Requisitos de la tarea
1. Transcribe íntegro el texto sobre los cómics de David Lapham.
2. Reproduce palabra por palabra las líneas del listado que van desde su comienzo hasta la línea que contiene "dist [0.000627, -0.001246]", ambas incluidas.

Texto para revisar

--------

Cómic
Las tres décadas en las que David Lapham disparó viñetas (y balas perdidas) al sueño americano

Un culebrón con sus inevitables enredos, infidelidades, traiciones y revanchas, pero cuyos protagonistas duermen en autocaravanas y moteles baratos y no en suntuosas mansiones. El relato formativo de una muchacha que pasea por el lado más bestia de la vida desde niña y se evade del horror cotidiano escribiendo las historietas de su alter ego, una ladrona galáctica. Un tratado de ficción, crudo y sin una moraleja explícita, en torno a los diferentes niveles de violencia que sufren, pero también ejecutan, quienes han acabado moviéndose —por propia voluntad o porque a la fuerza ahorcan— en la órbita de traficantes, policías, sicarios y proxenetas.

--------

Datos proporcionados
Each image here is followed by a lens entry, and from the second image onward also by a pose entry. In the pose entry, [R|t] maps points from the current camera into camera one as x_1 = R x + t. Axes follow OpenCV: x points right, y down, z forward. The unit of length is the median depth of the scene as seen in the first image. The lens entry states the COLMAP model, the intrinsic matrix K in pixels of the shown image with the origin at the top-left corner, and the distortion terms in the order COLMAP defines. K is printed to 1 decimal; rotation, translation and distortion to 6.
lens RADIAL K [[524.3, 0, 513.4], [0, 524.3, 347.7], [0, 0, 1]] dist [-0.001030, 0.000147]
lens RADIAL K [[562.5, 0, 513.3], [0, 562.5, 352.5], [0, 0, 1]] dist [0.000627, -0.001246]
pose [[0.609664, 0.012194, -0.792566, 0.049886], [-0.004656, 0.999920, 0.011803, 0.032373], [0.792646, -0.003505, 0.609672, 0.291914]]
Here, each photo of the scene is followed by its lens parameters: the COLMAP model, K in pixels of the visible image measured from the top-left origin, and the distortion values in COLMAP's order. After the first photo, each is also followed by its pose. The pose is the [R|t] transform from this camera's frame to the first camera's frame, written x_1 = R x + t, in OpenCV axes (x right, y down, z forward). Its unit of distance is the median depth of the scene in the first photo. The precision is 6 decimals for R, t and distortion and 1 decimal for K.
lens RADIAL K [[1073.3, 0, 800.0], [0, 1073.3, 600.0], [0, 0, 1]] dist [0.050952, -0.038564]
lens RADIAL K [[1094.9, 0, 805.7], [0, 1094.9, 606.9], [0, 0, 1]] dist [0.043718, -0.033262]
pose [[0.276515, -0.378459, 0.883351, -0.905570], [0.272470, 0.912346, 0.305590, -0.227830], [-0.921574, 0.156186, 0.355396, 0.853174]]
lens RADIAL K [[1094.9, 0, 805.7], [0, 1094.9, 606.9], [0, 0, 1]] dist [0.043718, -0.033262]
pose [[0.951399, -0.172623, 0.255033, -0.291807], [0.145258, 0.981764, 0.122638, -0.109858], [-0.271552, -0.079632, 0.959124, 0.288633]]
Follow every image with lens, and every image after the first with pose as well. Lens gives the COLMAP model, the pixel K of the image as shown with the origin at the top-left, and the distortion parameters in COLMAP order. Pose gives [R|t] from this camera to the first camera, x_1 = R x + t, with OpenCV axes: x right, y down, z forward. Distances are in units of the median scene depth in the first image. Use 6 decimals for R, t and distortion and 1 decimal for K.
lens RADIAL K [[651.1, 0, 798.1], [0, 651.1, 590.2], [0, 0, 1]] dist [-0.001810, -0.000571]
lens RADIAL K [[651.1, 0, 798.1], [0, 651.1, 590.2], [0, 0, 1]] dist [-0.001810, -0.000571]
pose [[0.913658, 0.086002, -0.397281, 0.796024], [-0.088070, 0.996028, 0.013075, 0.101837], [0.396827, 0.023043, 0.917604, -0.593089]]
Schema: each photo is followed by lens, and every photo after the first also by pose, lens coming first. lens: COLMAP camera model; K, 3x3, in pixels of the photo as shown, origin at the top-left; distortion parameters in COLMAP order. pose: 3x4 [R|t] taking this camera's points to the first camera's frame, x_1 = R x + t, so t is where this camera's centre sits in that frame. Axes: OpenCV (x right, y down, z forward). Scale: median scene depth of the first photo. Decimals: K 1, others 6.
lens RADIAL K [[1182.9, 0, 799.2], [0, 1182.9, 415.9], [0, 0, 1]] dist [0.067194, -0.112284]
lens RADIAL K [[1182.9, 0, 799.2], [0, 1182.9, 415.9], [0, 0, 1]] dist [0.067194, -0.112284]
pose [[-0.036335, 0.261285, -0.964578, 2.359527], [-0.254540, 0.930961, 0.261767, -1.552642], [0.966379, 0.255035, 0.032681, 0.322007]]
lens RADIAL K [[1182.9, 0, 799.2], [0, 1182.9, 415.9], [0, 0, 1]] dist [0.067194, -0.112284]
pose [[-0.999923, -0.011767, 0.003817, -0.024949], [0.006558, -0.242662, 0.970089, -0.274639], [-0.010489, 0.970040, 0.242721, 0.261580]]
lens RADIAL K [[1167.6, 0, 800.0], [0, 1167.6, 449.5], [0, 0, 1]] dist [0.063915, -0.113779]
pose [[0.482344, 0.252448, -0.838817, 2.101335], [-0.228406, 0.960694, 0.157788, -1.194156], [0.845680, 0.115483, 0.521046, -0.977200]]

--------

Respuestas del ejercicio
1.
Cómic
Las tres décadas en las que David Lapham disparó viñetas (y balas perdidas) al sueño americano

Un culebrón con sus inevitables enredos, infidelidades, traiciones y revanchas, pero cuyos protagonistas duermen en autocaravanas y moteles baratos y no en suntuosas mansiones. El relato formativo de una muchacha que pasea por el lado más bestia de la vida desde niña y se evade del horror cotidiano escribiendo las historietas de su alter ego, una ladrona galáctica. Un tratado de ficción, crudo y sin una moraleja explícita, en torno a los diferentes niveles de violencia que sufren, pero también ejecutan, quienes han acabado moviéndose —por propia voluntad o porque a la fuerza ahorcan— en la órbita de traficantes, policías, sicarios y proxenetas.

2.
Each image here is followed by a lens entry, and from the second image onward also by a pose entry. In the pose entry, [R|t] maps points from the current camera into camera one as x_1 = R x + t. Axes follow OpenCV: x points right, y down, z forward. The unit of length is the median depth of the scene as seen in the first image. The lens entry states the COLMAP model, the intrinsic matrix K in pixels of the shown image with the origin at the top-left corner, and the distortion terms in the order COLMAP defines. K is printed to 1 decimal; rotation, translation and distortion to 6.
lens RADIAL K [[524.3, 0, 513.4], [0, 524.3, 347.7], [0, 0, 1]] dist [-0.001030, 0.000147]
lens RADIAL K [[562.5, 0, 513.3], [0, 562.5, 352.5], [0, 0, 1]] dist [0.000627, -0.001246]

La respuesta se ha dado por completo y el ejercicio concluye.